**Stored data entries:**
★ ★ ★ ★

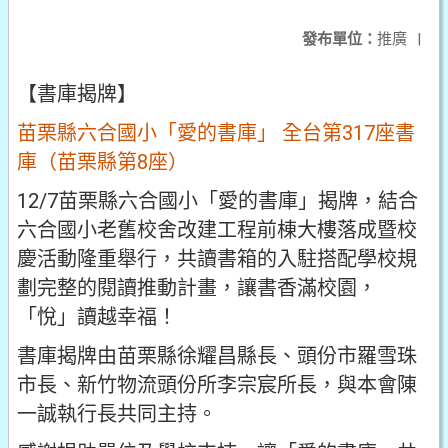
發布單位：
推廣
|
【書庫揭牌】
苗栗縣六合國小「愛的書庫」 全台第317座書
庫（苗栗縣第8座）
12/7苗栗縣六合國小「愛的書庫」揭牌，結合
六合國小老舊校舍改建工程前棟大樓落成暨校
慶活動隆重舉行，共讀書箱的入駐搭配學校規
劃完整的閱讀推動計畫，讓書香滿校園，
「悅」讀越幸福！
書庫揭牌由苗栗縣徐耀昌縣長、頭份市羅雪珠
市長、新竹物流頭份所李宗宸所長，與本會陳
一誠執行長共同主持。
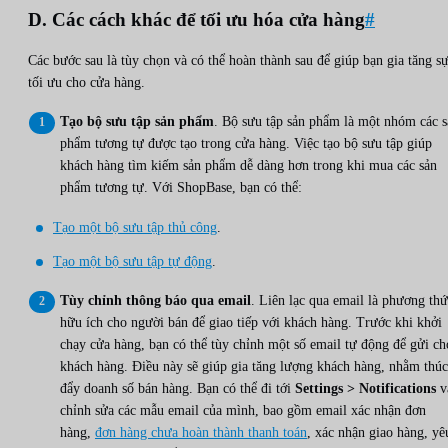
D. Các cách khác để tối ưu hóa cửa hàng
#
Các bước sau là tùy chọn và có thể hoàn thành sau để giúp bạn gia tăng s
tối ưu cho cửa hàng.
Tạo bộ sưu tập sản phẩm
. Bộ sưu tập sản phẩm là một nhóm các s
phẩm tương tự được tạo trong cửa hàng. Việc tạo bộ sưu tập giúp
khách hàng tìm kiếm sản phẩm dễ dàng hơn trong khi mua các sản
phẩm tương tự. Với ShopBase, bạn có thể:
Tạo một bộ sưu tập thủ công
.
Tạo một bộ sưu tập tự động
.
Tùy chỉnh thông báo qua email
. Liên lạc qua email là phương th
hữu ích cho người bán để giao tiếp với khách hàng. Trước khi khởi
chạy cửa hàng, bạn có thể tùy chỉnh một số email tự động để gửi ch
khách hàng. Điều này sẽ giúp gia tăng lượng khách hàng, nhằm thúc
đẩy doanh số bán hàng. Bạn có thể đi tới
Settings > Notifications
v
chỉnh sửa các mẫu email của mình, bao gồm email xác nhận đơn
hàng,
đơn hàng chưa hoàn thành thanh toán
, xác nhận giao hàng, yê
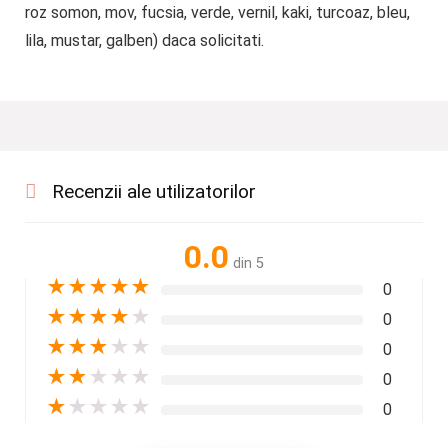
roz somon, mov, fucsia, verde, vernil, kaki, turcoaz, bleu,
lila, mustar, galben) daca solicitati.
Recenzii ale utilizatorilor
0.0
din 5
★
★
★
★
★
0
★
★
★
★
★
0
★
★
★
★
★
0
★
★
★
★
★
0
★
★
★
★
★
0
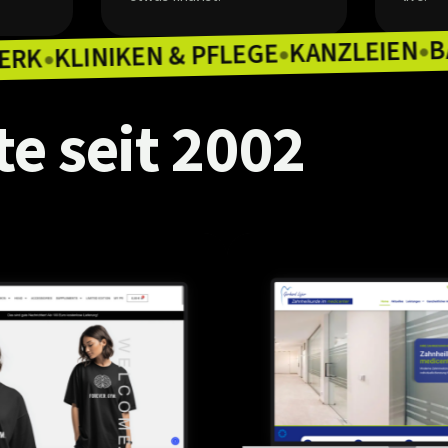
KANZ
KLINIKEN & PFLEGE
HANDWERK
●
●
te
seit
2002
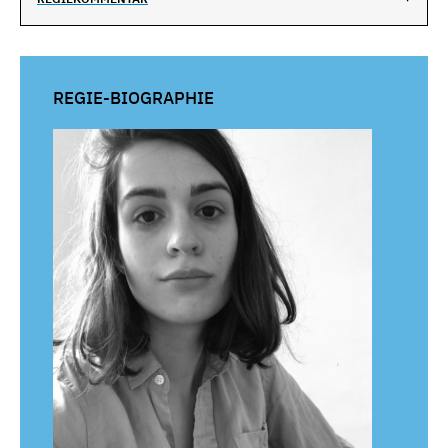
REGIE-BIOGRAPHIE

★ ★ ★ ★

Going through the records above, count the lines that hold the string "phẩm" and give only the total.

**RESPONSE BOX:** 5